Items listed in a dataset
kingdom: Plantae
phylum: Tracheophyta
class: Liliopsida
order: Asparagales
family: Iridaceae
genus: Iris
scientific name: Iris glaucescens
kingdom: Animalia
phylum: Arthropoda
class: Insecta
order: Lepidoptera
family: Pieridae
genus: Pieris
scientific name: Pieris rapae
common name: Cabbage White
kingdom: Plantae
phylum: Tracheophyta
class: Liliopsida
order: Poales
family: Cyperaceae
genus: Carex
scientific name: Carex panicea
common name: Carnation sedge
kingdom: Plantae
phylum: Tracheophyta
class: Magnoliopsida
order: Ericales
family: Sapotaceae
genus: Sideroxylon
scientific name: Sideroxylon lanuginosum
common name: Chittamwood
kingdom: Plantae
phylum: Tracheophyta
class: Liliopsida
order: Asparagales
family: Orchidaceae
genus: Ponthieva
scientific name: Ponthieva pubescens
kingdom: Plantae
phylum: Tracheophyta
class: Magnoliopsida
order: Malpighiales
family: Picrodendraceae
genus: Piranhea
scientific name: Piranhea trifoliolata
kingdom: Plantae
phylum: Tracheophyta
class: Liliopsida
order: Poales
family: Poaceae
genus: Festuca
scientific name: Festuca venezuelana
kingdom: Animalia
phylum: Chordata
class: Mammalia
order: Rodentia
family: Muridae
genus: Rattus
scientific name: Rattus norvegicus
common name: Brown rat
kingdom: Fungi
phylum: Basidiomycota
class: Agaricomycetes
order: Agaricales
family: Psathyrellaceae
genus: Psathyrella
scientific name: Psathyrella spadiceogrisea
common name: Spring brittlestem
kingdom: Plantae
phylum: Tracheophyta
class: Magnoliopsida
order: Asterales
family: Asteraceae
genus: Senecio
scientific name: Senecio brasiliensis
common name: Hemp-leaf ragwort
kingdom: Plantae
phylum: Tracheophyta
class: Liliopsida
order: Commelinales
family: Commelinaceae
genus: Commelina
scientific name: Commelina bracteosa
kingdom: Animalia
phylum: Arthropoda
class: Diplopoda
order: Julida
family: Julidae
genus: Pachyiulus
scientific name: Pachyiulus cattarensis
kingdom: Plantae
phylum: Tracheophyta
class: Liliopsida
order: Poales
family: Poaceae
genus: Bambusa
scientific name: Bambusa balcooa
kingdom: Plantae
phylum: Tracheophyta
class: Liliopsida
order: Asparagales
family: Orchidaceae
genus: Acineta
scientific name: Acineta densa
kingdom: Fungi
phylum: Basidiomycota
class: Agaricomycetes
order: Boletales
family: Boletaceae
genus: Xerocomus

### WORK REQUIRED
Please revise the data above, changing every "scientific name" to "species" and leaving everything else as it is.

### TASK OUTPUT
kingdom: Plantae
phylum: Tracheophyta
class: Liliopsida
order: Asparagales
family: Iridaceae
genus: Iris
species: Iris glaucescens
kingdom: Animalia
phylum: Arthropoda
class: Insecta
order: Lepidoptera
family: Pieridae
genus: Pieris
species: Pieris rapae
common name: Cabbage White
kingdom: Plantae
phylum: Tracheophyta
class: Liliopsida
order: Poales
family: Cyperaceae
genus: Carex
species: Carex panicea
common name: Carnation sedge
kingdom: Plantae
phylum: Tracheophyta
class: Magnoliopsida
order: Ericales
family: Sapotaceae
genus: Sideroxylon
species: Sideroxylon lanuginosum
common name: Chittamwood
kingdom: Plantae
phylum: Tracheophyta
class: Liliopsida
order: Asparagales
family: Orchidaceae
genus: Ponthieva
species: Ponthieva pubescens
kingdom: Plantae
phylum: Tracheophyta
class: Magnoliopsida
order: Malpighiales
family: Picrodendraceae
genus: Piranhea
species: Piranhea trifoliolata
kingdom: Plantae
phylum: Tracheophyta
class: Liliopsida
order: Poales
family: Poaceae
genus: Festuca
species: Festuca venezuelana
kingdom: Animalia
phylum: Chordata
class: Mammalia
order: Rodentia
family: Muridae
genus: Rattus
species: Rattus norvegicus
common name: Brown rat
kingdom: Fungi
phylum: Basidiomycota
class: Agaricomycetes
order: Agaricales
family: Psathyrellaceae
genus: Psathyrella
species: Psathyrella spadiceogrisea
common name: Spring brittlestem
kingdom: Plantae
phylum: Tracheophyta
class: Magnoliopsida
order: Asterales
family: Asteraceae
genus: Senecio
species: Senecio brasiliensis
common name: Hemp-leaf ragwort
kingdom: Plantae
phylum: Tracheophyta
class: Liliopsida
order: Commelinales
family: Commelinaceae
genus: Commelina
species: Commelina bracteosa
kingdom: Animalia
phylum: Arthropoda
class: Diplopoda
order: Julida
family: Julidae
genus: Pachyiulus
species: Pachyiulus cattarensis
kingdom: Plantae
phylum: Tracheophyta
class: Liliopsida
order: Poales
family: Poaceae
genus: Bambusa
species: Bambusa balcooa
kingdom: Plantae
phylum: Tracheophyta
class: Liliopsida
order: Asparagales
family: Orchidaceae
genus: Acineta
species: Acineta densa
kingdom: Fungi
phylum: Basidiomycota
class: Agaricomycetes
order: Boletales
family: Boletaceae
genus: Xerocomus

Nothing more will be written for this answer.